### EXERCISE REQUIREMENTS
List every line below that contains the string "alias", copying each such line in full. Case counts, so a line matches only if the capitalization agrees.

### AVAILABLE DATA
BEGIN
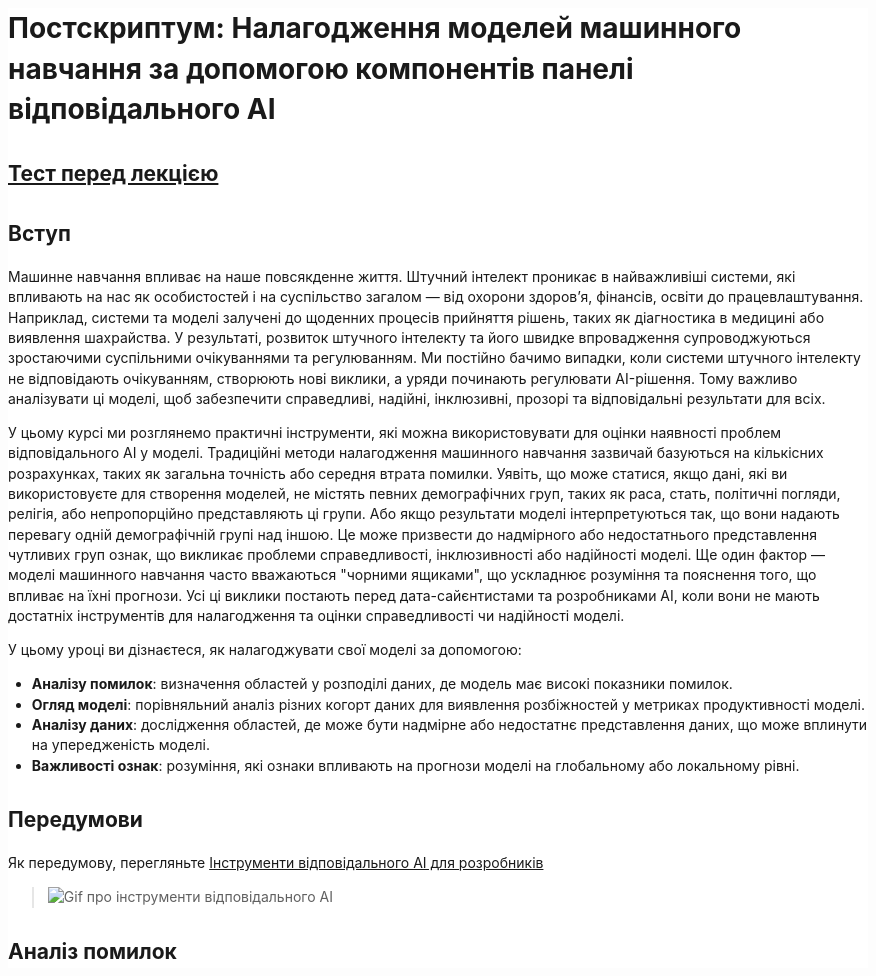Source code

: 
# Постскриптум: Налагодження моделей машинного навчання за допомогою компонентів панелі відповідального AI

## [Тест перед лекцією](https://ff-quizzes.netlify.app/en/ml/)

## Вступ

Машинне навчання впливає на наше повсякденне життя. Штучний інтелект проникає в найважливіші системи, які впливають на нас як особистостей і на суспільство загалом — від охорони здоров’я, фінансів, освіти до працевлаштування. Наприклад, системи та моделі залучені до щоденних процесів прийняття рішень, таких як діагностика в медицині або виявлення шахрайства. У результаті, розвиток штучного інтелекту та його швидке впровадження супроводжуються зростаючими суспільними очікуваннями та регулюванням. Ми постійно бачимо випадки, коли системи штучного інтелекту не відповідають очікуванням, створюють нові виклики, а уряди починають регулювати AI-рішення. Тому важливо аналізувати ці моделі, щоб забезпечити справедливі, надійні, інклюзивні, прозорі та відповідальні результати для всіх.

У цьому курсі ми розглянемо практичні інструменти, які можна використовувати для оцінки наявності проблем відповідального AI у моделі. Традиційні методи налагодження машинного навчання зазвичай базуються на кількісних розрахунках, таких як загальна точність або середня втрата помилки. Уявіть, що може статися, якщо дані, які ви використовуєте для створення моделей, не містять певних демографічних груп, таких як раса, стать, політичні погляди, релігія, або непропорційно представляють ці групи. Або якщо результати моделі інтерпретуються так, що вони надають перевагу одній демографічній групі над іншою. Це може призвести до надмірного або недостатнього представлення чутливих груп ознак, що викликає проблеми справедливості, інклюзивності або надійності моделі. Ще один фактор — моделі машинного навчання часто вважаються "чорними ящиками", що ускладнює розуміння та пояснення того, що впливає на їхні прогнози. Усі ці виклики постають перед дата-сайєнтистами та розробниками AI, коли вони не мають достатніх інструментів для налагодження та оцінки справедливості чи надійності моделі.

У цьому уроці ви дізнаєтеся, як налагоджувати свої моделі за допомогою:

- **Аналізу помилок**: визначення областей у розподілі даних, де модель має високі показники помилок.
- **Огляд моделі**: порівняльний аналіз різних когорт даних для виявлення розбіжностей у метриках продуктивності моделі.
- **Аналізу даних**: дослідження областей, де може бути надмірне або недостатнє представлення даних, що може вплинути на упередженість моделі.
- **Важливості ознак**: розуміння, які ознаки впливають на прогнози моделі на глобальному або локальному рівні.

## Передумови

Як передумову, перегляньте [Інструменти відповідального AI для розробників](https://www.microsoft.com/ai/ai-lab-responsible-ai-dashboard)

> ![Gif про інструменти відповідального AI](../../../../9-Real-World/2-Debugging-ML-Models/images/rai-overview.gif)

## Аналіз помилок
END
BEGIN
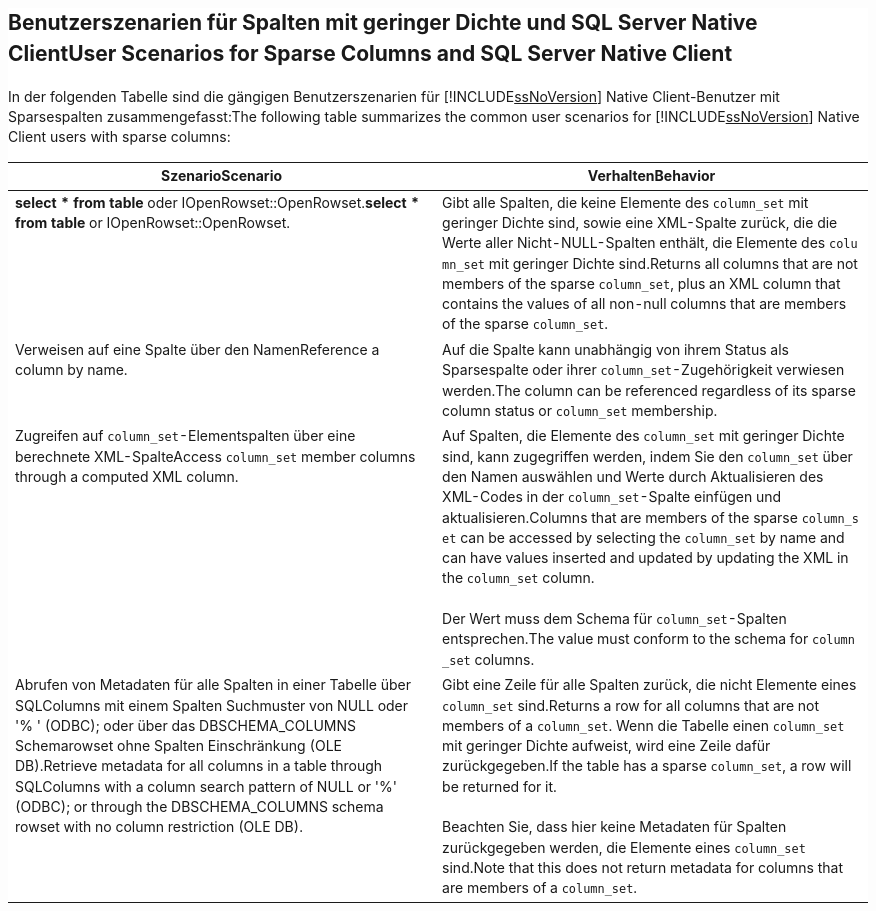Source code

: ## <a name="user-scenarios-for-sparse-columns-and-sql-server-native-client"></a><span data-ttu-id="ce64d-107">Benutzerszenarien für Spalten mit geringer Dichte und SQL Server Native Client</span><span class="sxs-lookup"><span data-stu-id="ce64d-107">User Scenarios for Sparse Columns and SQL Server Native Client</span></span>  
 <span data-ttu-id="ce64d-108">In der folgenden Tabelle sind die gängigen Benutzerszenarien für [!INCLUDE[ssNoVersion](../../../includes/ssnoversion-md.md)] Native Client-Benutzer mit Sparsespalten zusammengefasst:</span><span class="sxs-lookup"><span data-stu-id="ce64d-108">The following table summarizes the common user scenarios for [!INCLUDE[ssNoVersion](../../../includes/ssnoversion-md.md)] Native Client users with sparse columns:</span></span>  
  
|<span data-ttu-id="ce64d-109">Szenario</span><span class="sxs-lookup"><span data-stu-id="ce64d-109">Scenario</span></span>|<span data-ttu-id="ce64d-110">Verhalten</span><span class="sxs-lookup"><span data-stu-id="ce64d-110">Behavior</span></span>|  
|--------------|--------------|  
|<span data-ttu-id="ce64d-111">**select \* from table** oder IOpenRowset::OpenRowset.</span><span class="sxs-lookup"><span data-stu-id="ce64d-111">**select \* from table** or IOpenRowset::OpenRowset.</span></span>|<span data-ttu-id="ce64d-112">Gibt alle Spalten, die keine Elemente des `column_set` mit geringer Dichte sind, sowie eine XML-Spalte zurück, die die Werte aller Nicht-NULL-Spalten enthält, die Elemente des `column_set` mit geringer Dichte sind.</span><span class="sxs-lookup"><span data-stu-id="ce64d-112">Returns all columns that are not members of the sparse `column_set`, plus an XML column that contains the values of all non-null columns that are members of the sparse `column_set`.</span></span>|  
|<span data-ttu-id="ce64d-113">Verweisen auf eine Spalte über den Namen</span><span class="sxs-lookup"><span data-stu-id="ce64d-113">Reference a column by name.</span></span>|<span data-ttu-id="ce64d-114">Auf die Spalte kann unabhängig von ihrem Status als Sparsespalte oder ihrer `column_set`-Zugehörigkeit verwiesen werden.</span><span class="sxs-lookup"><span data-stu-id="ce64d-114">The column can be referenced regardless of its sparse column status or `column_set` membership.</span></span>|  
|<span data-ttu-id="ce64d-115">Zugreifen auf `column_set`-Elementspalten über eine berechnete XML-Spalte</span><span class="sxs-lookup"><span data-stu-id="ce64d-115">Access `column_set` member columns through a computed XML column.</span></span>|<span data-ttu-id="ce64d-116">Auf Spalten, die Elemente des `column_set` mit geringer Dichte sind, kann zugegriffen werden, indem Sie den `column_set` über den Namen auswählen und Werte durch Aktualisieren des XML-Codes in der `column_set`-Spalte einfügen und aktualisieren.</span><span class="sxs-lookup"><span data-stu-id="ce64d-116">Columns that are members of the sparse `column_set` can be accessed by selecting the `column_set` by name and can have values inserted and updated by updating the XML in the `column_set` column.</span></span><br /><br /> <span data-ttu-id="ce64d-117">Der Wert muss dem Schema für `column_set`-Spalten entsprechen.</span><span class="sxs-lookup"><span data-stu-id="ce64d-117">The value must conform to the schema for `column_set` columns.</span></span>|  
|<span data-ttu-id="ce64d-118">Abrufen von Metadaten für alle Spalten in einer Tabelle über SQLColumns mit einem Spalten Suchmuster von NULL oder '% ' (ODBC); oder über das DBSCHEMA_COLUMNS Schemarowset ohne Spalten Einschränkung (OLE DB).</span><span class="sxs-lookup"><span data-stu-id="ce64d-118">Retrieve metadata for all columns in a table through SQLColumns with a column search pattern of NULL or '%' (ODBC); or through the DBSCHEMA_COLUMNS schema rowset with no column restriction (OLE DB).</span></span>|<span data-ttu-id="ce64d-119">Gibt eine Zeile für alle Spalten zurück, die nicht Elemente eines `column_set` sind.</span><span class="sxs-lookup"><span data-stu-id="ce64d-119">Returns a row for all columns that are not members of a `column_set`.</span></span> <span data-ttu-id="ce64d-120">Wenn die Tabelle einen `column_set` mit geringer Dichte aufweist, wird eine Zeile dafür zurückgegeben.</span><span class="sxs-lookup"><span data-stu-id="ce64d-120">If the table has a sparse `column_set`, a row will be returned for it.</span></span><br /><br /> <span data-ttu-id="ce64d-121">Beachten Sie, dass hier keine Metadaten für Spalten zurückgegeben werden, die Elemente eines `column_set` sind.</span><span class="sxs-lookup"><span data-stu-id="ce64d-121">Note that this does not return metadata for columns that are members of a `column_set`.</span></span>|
END
BEGIN
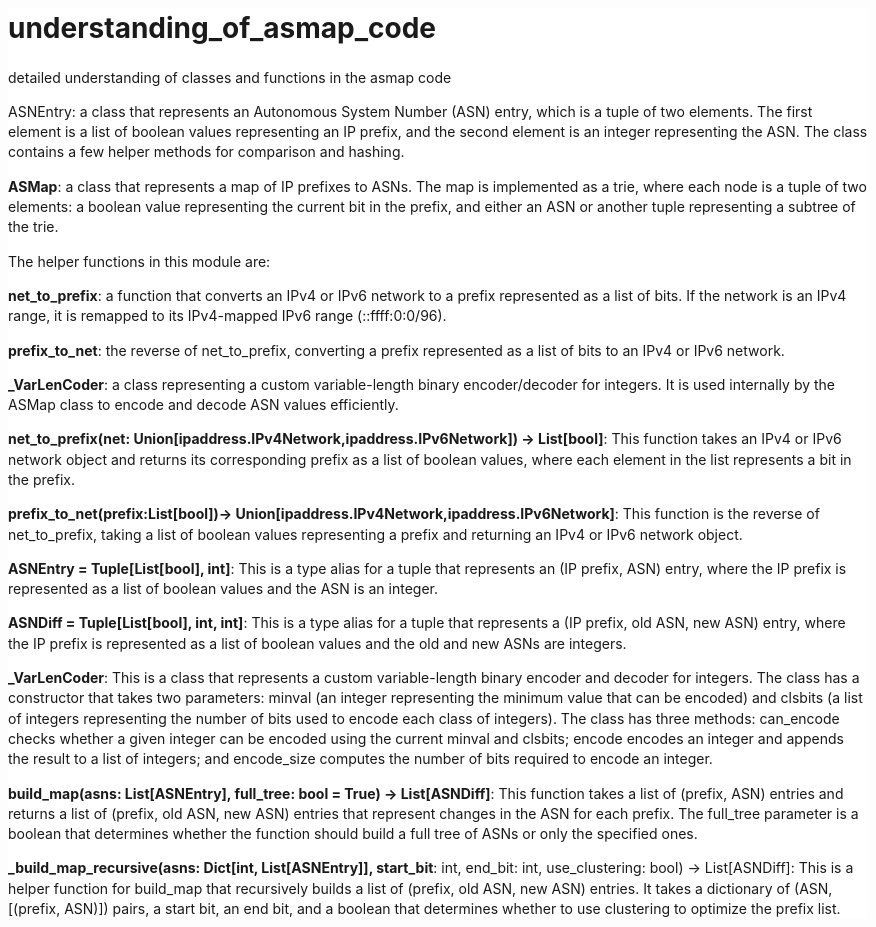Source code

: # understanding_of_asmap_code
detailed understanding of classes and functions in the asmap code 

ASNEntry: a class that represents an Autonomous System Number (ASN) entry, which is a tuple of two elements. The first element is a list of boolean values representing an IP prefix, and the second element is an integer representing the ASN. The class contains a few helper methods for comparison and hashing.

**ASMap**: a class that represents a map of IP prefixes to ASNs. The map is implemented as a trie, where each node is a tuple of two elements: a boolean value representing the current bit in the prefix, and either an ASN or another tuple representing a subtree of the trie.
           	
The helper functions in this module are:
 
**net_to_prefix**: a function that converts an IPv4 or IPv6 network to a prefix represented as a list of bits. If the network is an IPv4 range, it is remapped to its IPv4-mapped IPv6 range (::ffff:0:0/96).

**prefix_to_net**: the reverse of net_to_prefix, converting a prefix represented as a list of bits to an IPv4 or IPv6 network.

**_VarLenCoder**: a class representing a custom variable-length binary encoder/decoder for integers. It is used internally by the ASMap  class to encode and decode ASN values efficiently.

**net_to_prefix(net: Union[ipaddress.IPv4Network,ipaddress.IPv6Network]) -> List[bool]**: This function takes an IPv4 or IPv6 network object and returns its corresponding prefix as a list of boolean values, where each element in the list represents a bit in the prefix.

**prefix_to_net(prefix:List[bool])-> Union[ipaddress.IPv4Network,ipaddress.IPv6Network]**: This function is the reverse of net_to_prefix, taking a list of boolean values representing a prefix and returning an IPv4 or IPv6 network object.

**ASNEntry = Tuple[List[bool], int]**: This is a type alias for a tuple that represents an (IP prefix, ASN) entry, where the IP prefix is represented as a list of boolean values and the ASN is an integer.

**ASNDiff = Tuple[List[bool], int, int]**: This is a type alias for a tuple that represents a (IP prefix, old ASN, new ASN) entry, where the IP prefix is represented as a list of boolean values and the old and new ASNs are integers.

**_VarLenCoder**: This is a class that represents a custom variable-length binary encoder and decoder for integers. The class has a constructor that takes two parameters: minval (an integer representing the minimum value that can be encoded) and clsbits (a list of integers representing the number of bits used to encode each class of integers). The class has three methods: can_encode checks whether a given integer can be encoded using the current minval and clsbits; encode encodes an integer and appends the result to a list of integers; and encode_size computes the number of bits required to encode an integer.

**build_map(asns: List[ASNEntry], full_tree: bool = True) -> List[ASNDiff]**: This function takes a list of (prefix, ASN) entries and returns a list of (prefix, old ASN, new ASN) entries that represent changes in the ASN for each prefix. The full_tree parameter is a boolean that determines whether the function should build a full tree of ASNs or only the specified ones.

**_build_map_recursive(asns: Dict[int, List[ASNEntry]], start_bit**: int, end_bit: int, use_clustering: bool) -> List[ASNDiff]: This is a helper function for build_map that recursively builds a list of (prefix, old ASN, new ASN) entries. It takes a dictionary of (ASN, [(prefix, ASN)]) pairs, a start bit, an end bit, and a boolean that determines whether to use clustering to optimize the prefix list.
END
### SOLVED EXERCISE
**ASNEntry = Tuple[List[bool], int]**: This is a type alias for a tuple that represents an (IP prefix, ASN) entry, where the IP prefix is represented as a list of boolean values and the ASN is an integer.
**ASNDiff = Tuple[List[bool], int, int]**: This is a type alias for a tuple that represents a (IP prefix, old ASN, new ASN) entry, where the IP prefix is represented as a list of boolean values and the old and new ASNs are integers.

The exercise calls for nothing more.